Indovoices.com –Pancasila dinilai tak bisa diarahkan ke multi interpretasi. Jika itu dilakukan maka muncul potensi mispersepsi.
“Kita harus bedakan ketika Pancasila itu kapan sebagai satu interpretasi ideologis dan kapan dia menjadi rumusan normatif. Karena begitu jadi rumusan norma tidak boleh multi interpretasi,” kata mantan Kepala Badan Pembinaan Ideologi Pancasila (BPIP) Yudi Latief dalam diskusi virtual bedah buku ‘Wawasan Pancasila’, Minggu, 2 Agustus 2020.
Dalam buku karangannya tersebut, Yudi membeberkan historis Pancasila di masa lalu. Isi buku tersebut diharapkan menjawab kekisruhan dalam tafsir Pancasila dan merespon Rancangan Undang-Undang (RUU) Haluan Ideologi Pancasila (HIP) sebagai isu aktual.
Menurut dia, Pancasila sejatinya telah dijaga serta diimplementasikan seutuhnya oleh masyarakat sendiri. Artinya nilai-nilai yang terkandung di Pancasila tak pernah luntur dan membuat rusak negara.

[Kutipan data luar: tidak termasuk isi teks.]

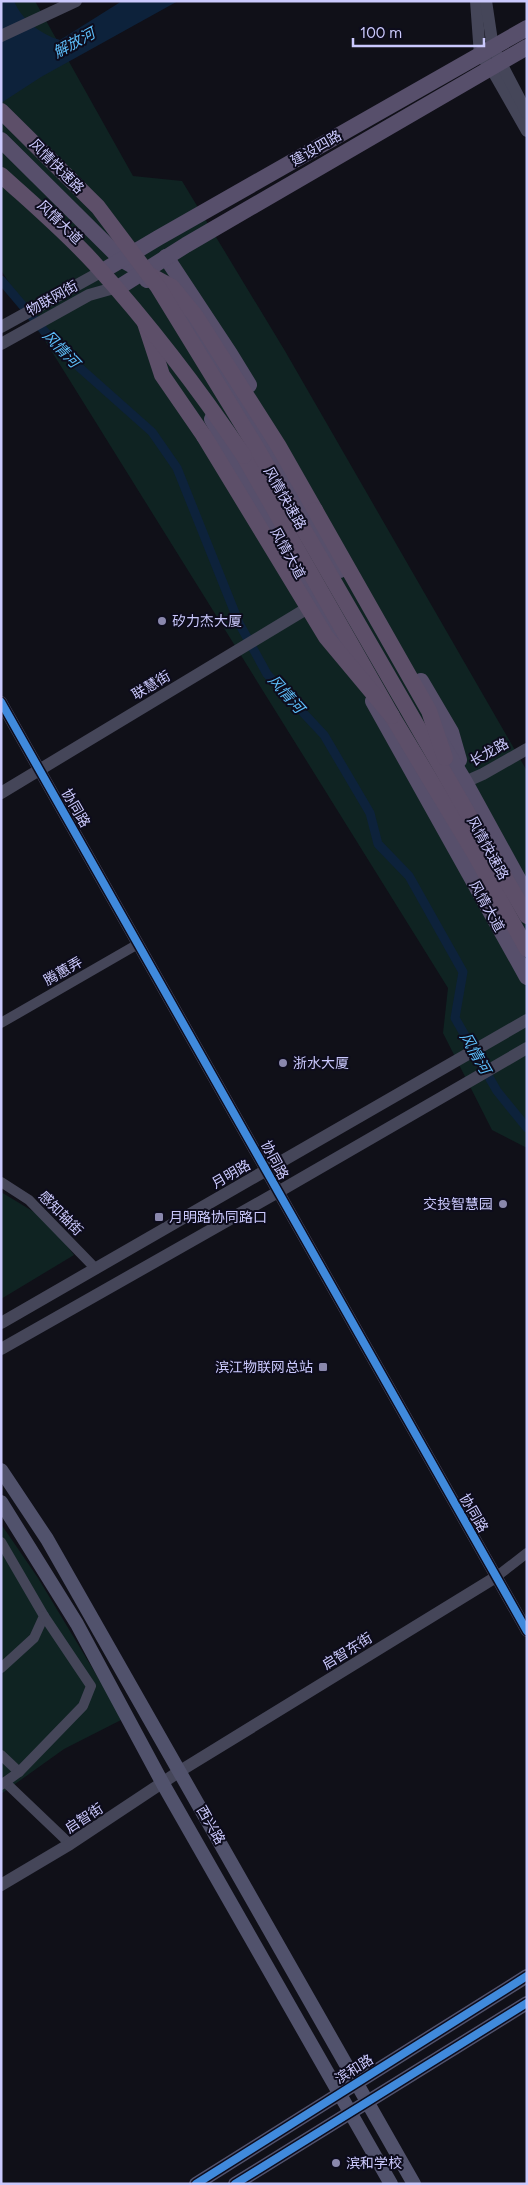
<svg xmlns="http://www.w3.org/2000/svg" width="528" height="2185" font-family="Figtree,'Noto Sans SC',sans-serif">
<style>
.green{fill:#0f2322}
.water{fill:#0d223b}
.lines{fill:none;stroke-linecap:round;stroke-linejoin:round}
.canal{stroke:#0d223b;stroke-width:9}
.minor{stroke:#454659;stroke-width:10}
.tertiary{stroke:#454659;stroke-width:12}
.secondary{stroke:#51526c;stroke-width:14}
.primary{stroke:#574f6b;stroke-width:16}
.trunk{stroke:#5d4f69;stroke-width:16}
.trunk-bridge{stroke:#5d4f69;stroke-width:16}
.cycleway-casing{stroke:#0d0c1c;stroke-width:11}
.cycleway{stroke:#408adc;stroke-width:8}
.poi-dot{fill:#8a88ad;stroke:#0d0c1c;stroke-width:2}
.labels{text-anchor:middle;stroke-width:4;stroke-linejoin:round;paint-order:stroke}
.street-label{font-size:14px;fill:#cbc9fd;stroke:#0d0c1c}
.poi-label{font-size:14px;fill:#cbc9fd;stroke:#0d0c1c;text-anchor:start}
.water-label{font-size:15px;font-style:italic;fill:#5cbdf8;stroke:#0d0c1c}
</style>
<rect width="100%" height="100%" fill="#101018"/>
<g class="green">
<path d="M1,1H35L133,176L182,181L285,351L527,771V1148L492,1130L443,1033L448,988L1,270Z"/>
<path d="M1,1192L49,1221L74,1255L1,1299Z"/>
<path d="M1,1524L38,1578L123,1719L64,1749L1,1794Z"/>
</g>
<path class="water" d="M1,1H14C22,20 40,34 60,40L122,1H178L41,77L1,103Z"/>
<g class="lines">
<path class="canal" d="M1,280L62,352L152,432L177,468L239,623L267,674L324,735L370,813L378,844L409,876L463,972L455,1018L497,1091L527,1128"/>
<g class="minor">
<path d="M1,1023L138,944"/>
<path d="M1,1182L29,1200L96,1269"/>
<path d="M1,1542L44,1616L34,1638L1,1668"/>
<path d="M496,1577L527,1553"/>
<path d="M1,1755L19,1772"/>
<path d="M5,1782L70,1844"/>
<path d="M1,1785L19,1772L83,1706L91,1686L44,1616"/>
</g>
<g class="tertiary">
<path d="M476,1L480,55L490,66L527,131"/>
<path d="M486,1L493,48L527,113"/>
<path d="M1,36L76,1"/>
<path d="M1,327L106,269"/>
<path d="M1,344L89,295L121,286"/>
<path d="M1,702L527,1631"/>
<path d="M465,782L483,774L527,749"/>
<path d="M1,793L316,603"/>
<path d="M1,1323L527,1020"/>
<path d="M1,1349L278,1192L527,1048"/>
<path d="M1,1885L70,1844L180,1771L496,1577"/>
</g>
<g class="secondary">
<path d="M1,1470L47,1539L414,2184"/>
<path d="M1,1502L77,1624L163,1784L391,2184"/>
<path d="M196,2184L527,1976"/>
<path d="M235,2184L527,2003"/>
</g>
<g class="primary">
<path d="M1,140L121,259L142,271L147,280"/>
<path d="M166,257L230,354L249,385"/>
<path d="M106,269L158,238L527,28"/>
<path d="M121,286L186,245L527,47"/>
<path d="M183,317L217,366L340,570"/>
<path d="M212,419L345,652"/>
<path d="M421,681L451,732L459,760"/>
<path d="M373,701L527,977"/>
<path d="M441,742L465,782L527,895"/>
</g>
<g class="trunk">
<path d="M148,274L172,287L195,315L278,445L315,510"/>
<path d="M145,323L162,375L204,436"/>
<path d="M244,456L392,716L476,856L527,949"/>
</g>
<g class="trunk-bridge">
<path d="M1,111L98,207L158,287L256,447L527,916"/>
<path d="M1,175C33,204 66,232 95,264C149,324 199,389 244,456"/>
<path d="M204,436L326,637L392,716"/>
<path d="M315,510L429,711L445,758"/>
</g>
<defs>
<g id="cycleway">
<path d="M1,702L527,1631"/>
<path d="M196,2184L527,1976"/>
<path d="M235,2184L527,2003"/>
</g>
</defs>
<use href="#cycleway" class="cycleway-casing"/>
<use href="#cycleway" class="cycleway"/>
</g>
<g class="poi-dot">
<circle cx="162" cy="621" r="5"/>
<circle cx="283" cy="1063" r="5"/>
<circle cx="503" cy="1204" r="5"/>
<rect x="154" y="1212" width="10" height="10" rx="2.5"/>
<rect x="318" y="1362" width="10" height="10" rx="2.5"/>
<circle cx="336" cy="2163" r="5"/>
</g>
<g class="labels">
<g class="street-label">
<text transform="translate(316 148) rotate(-30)" y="5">建设四路</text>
<text transform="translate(57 166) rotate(45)" y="5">风情快速路</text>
<text transform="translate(60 222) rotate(44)" y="5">风情大道</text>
<text transform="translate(52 298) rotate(-29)" y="5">物联网街</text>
<text transform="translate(285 498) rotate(60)" y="5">风情快速路</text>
<text transform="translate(288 553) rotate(61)" y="5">风情大道</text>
<text transform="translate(151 685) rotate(-31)" y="5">联慧街</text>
<text transform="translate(489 752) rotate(-29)" y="5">长龙路</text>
<text transform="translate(76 808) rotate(60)" y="5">协同路</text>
<text transform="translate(488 848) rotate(61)" y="5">风情快速路</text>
<text transform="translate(487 906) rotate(61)" y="5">风情大道</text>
<text transform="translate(63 971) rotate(-30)" y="5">腾蕙弄</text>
<text transform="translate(275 1160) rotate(62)" y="5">协同路</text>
<text transform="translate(231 1174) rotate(-30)" y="5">月明路</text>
<text transform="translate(61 1213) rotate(45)" y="5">感知轴街</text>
<text transform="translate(474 1513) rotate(60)" y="5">协同路</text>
<text transform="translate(347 1651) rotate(-32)" y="5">启智东街</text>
<text transform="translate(84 1818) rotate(-33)" y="5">启智街</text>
<text transform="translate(211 1825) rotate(60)" y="5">西兴路</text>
<text transform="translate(354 2069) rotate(-32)" y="5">滨和路</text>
</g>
<g class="poi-label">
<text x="172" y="626">矽力杰大厦</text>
<text x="293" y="1068">浙水大厦</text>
<text x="493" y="1209" text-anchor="end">交投智慧园</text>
<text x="169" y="1222">月明路协同路口</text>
<text x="313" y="1372" text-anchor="end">滨江物联网总站</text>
<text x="346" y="2168">滨和学校</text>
</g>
<g class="water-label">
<text transform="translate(74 43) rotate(-29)" y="5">解放河</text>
<text transform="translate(61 349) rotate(46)" y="5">风情河</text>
<text transform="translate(286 694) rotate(48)" y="5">风情河</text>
<text transform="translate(475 1053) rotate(60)" y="5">风情河</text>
</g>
</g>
<rect width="528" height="2185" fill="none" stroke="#cbc9fd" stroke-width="5"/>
<path d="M353 38v8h131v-8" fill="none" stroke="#cbc9fd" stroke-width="2.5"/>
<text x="360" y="38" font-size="15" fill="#cbc9fd" stroke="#0d0c1c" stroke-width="4" paint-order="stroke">100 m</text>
</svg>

Meski ada pemahaman yang berbeda di masyarakat, ia meyakini, imajinasi Pancasila masih melekat. Saat ini hanya diperlukan penguatan implementasi nilai-nilai Pancasila di masyarakat.
“Kalau Pancasila tidak ada kita ini sudah gerogot, tapi bangsa ini masih bertahan,” ujar Yudi.
Pakar militer dan pertahanan Connie Rahakundini Bakrie mengamini bahwa Pancasila hadir lebih dulu untuk menyelaraskan urusan negara. Bahkan urusan konsitusi hadir setelah Pancasila. Menurut dia, ideologi itu harusnya mengendalikan negara.
“Kalau Pancasila hanya dimaknai sebagai ideologi semata, slogan keyakinan, tapi tidak mampu menggariskan fungsi kemampuan negara. Kita harus bertanya ada apa,” ucap Connie.(msn)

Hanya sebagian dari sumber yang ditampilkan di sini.